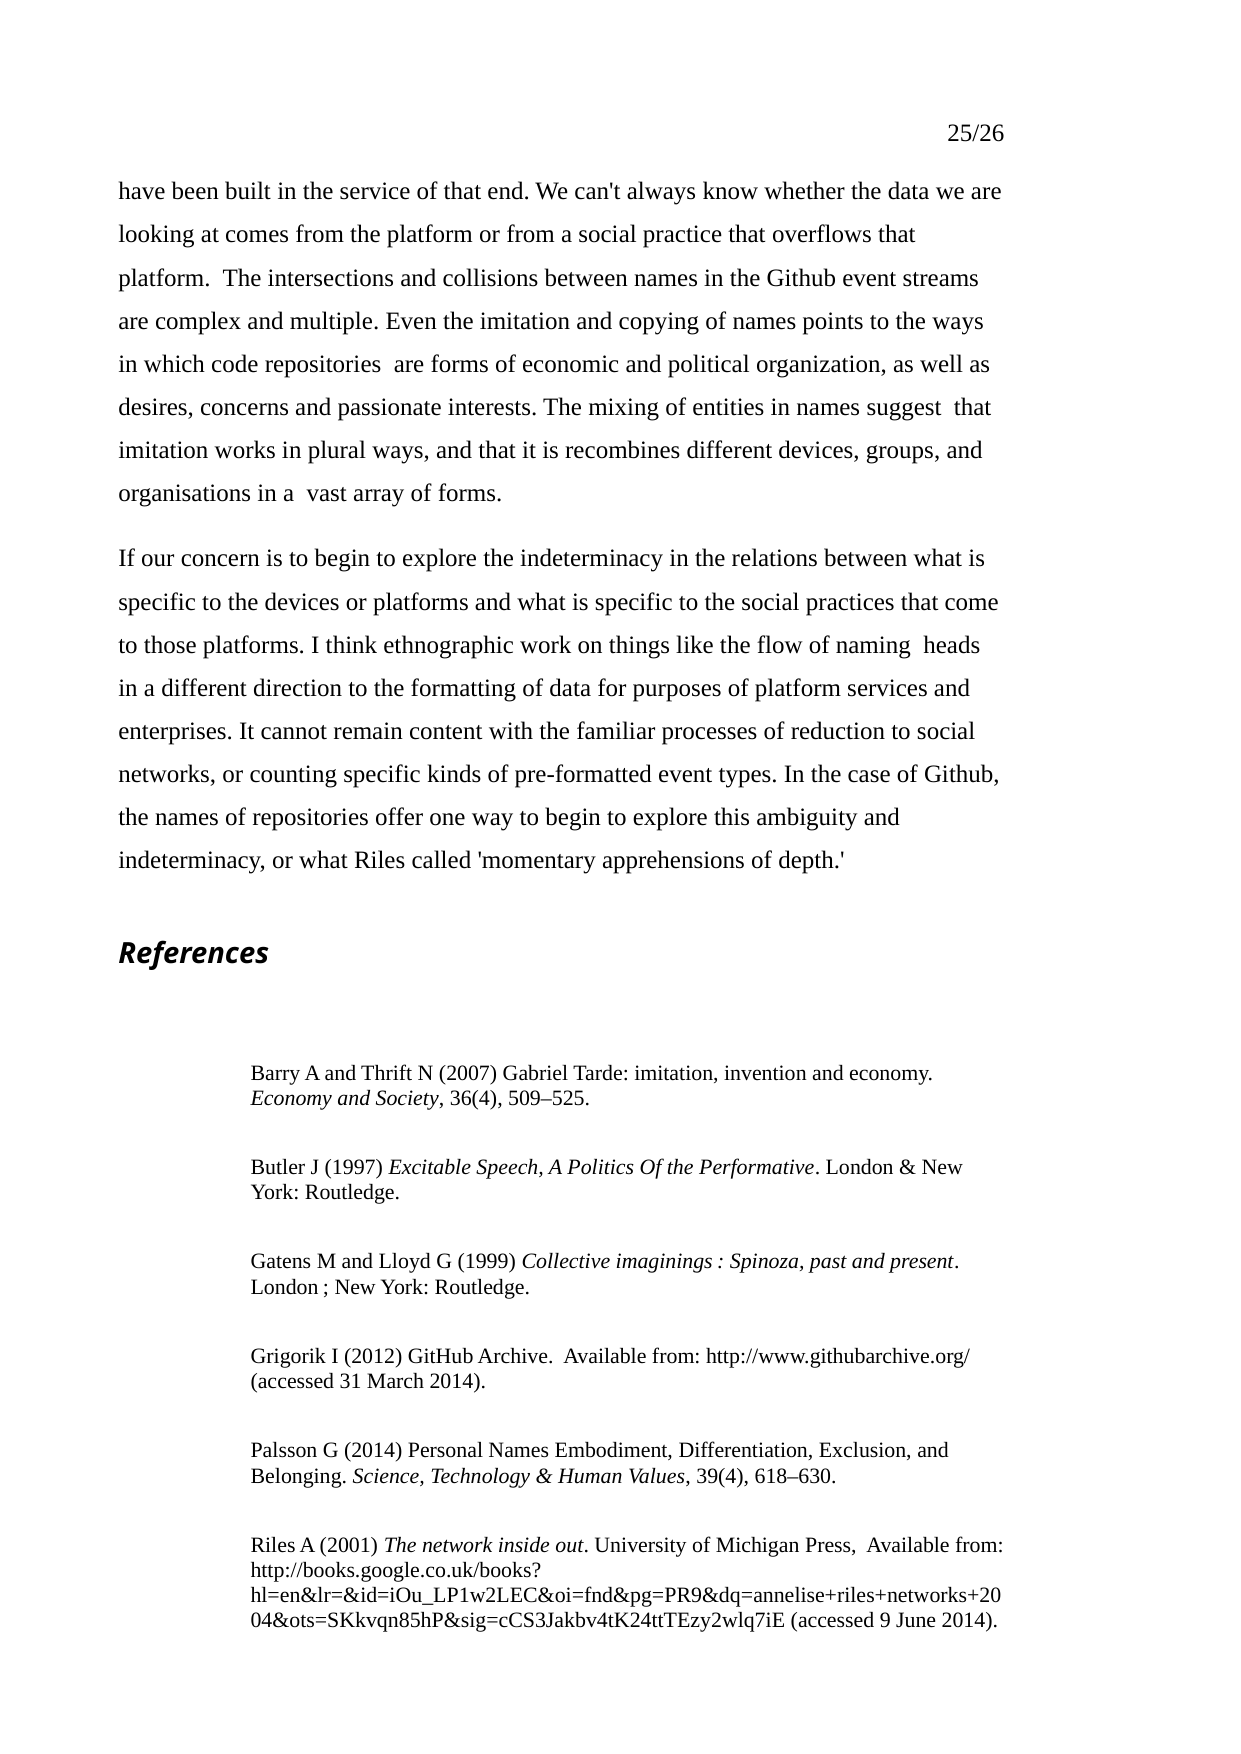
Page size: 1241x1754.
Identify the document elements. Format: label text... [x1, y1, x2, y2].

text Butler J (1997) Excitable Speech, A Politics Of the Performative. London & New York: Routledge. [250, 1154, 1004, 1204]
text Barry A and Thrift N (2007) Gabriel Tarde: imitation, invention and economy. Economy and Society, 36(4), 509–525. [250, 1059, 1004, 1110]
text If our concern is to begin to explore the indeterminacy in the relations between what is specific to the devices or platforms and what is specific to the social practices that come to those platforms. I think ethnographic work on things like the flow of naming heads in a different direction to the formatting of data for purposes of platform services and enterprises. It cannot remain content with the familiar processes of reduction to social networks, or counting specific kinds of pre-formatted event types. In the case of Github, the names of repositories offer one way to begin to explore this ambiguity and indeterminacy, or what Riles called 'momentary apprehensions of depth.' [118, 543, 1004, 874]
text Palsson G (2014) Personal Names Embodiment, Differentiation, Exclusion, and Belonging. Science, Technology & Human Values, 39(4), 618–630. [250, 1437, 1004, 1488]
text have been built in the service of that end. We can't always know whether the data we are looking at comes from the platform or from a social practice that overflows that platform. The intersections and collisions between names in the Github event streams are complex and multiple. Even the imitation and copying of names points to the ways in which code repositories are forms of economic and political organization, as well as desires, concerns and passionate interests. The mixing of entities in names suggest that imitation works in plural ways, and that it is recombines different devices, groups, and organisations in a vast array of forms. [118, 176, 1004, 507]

=-=-=-=-=

» WHAT NEEDS TO BE DONE
Present each line of the records above as a Markdown table with two columns, Row for its number and Line for its text, omitting blank lines. Leave the pictures out of the answer.

» TASK RESPONSE
| Row | Line |
|---|---|
| 1 | Page size: 1241x1754. |
| 2 | Identify the document elements. Format: label text... [x1, y1, x2, y2]. |
| 3 | text Butler J (1997) Excitable Speech, A Politics Of the Performative. London & New York: Routledge. [250, 1154, 1004, 1204] |
| 4 | text Barry A and Thrift N (2007) Gabriel Tarde: imitation, invention and economy. Economy and Society, 36(4), 509–525. [250, 1059, 1004, 1110] |
| 5 | text If our concern is to begin to explore the indeterminacy in the relations between what is specific to the devices or platforms and what is specific to the social practices that come to those platforms. I think ethnographic work on things like the flow of naming heads in a different direction to the formatting of data for purposes of platform services and enterprises. It cannot remain content with the familiar processes of reduction to social networks, or counting specific kinds of pre-formatted event types. In the case of Github, the names of repositories offer one way to begin to explore this ambiguity and indeterminacy, or what Riles called 'momentary apprehensions of depth.' [118, 543, 1004, 874] |
| 6 | text Palsson G (2014) Personal Names Embodiment, Differentiation, Exclusion, and Belonging. Science, Technology & Human Values, 39(4), 618–630. [250, 1437, 1004, 1488] |
| 7 | text have been built in the service of that end. We can't always know whether the data we are looking at comes from the platform or from a social practice that overflows that platform. The intersections and collisions between names in the Github event streams are complex and multiple. Even the imitation and copying of names points to the ways in which code repositories are forms of economic and political organization, as well as desires, concerns and passionate interests. The mixing of entities in names suggest that imitation works in plural ways, and that it is recombines different devices, groups, and organisations in a vast array of forms. [118, 176, 1004, 507] |